De Bulthouder [I]

De Bulthouder [I]

Er was eens een man die bezaaid was met bulten. Grote bulten, kleine bulten, kalme zachte en rode harde bulten. Bulten die kriebelden en bulten die jeukten en bulten die je nauwelijks kon zien.
De bulthouder hield van al zijn bulten evenveel maar toch wel het allermeest van de enorme bult op zijn scheenbeen die door afmetingen en vorm er zo uitzag dat het leek of de bulthouder een tweede knie had. Vaak had hij lange gesprekken met de bult en hoe meer hij met hem sprak des te meer raakte hij onder de indruk van diens wijsheid en inzicht. Telkens wanneer hij om goede raad verlegen zat raadpleegde de bulthouder zijn bult, en zo was er gaandeweg een vertrouwelijke relatie tussen die twee ontstaan en de bulthouder en zijn bult, die hij voor het gemak Willebrord was gaan noemen, werden – onafscheidelijk als ze door omstandigheden al waren – hele goede vrienden.

Op een goede dag, toen de bulthouder en Willebrord, aan het ontbijt zaten, schraapte laatstgenoemde zijn keel, wiebelde wat zenuwachtig heen en weer en nam uiteindelijk, na een bemoedigend knikje van de bulthouder, het woord.
– Lieve vriend, beminde baas, geachte bulthouder. Vannacht, toen jij lag te slapen zijn wij, je bulten, bij elkaar gekomen. Dat is op zich niets bijzonders, want dat doen wij regelmatig. Gewoon voor de gezelligheid komen we bij elkaar, op een dij of een bil, altijd ergens op een plek waar voor ieder van ons plaats is, om eens te horen hoe het met iedereen is, hoe iedereen er voor staat en om te zien of er nog klachten zijn en of we deze of gene met een opbeurend praatje een hart onder de riem kunnen steken of anderszins tegemoet kunnen komen. We drinken een glas, we knabbelen wat, gewoon een kwestie van medebultelijkheid, van bulten onder mekaar, niets bijzonders.
Willbrord die merkte dat de bulthouder welwillend luisterde kuchte even en ging door met zijn verhaal.
– Deze keer was het anders. Er heerste een algehele stemming van onvrede. Men vond, over het algemeen genomen – ik zal niet in details treden en geen namen noemen om de anonimiteit, waarom uitdrukkelijk gevraagd werd, niet in gevaar te brengen – dat er een gebrek was aan afwisseling, aan frisse lucht, aan beweging. Er werd om kort te gaan, na veel heen en weer gepraat, een voorstel in stemming gebracht dat unaniem werd aangenomen. Mij Willebrord is gevraagd, omdat ik de grootste van allen ben, omdat ik je het beste ken, omdat ik gevoelens van vriendschap voor je koester die naar ik hoop en weet wederzijds zijn, en ook omdat wij regelmatig van gedachte wisselen, om dit voorstel aan jou, onze geliefde baas en eigenaar, over te brengen.

Willebrord kleurde rood van verlegenheid, zweeg en staarde naar de punt van zijn schoen.
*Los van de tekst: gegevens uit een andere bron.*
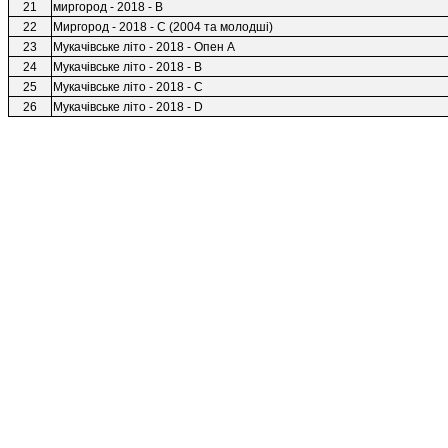
21
миргород - 2018 - В
22
Миргород - 2018 - С (2004 та молодшi)
23
Мукачiвське лiто - 2018 - Опен А
24
Мукачiвське лiто - 2018 - B
25
Мукачiвське лiто - 2018 - C
26
Мукачiвське лiто - 2018 - D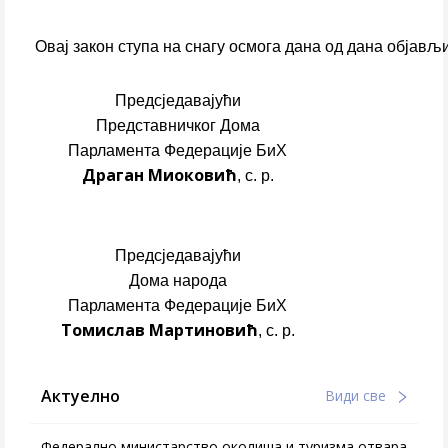
Овај закон ступа на снагу осмога дана од дана обја
Предсједaвaјући
Предстaвничког Домa
Пaрлaментa Федерaције БиХ
Драган Миоковић
, с. р.
Предсједaвaјући
Дома народа
Пaрлaментa Федерaције БиХ
Томислав Мартиновић
, с. р.
Актуелно
Види све
Федерално министарство околиша и туризма отвара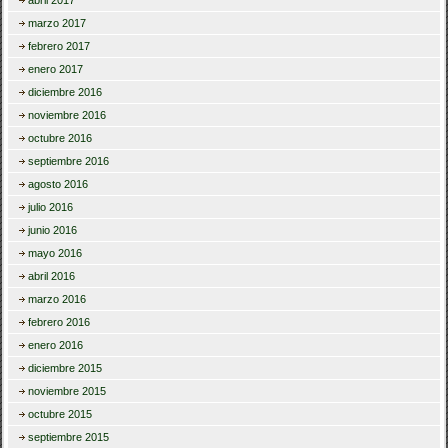
marzo 2017
febrero 2017
enero 2017
diciembre 2016
noviembre 2016
octubre 2016
septiembre 2016
agosto 2016
julio 2016
junio 2016
mayo 2016
abril 2016
marzo 2016
febrero 2016
enero 2016
diciembre 2015
noviembre 2015
octubre 2015
septiembre 2015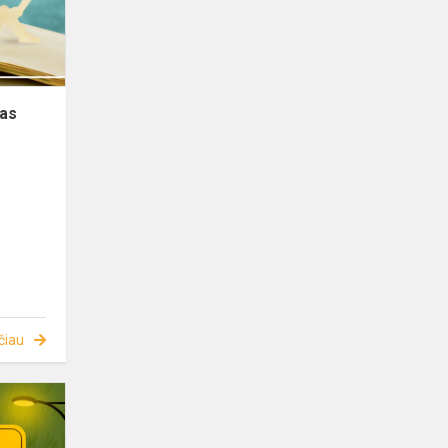
pas
čiau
Die schoen was natuurlijk niet echt van hem, maar Willebrord was de schoen aan de voet van zijn been, dat natuurlijk ook niet echt van hem was, toch wel min of meer als zijn eigen schoen gaan beschouwen.
Toen hij na een diepe zucht weer op keek zag hij dat de bulthouder hem verbaasd en aandachtig, maar vooral ook met grote vriendelijk opnam, en dat gaf Willebrord de moed die hij nodig had om door te gaan en zijn betoog af te ronden.
– Om kort te gaan: we willen op reis. Eh… wij willen op reis en jij moet mee. Of eh, nee, wacht even… wij willen dat jij op reis gaat en ons meeneemt.

Willebrord zuchtte, viel stil en wachtte.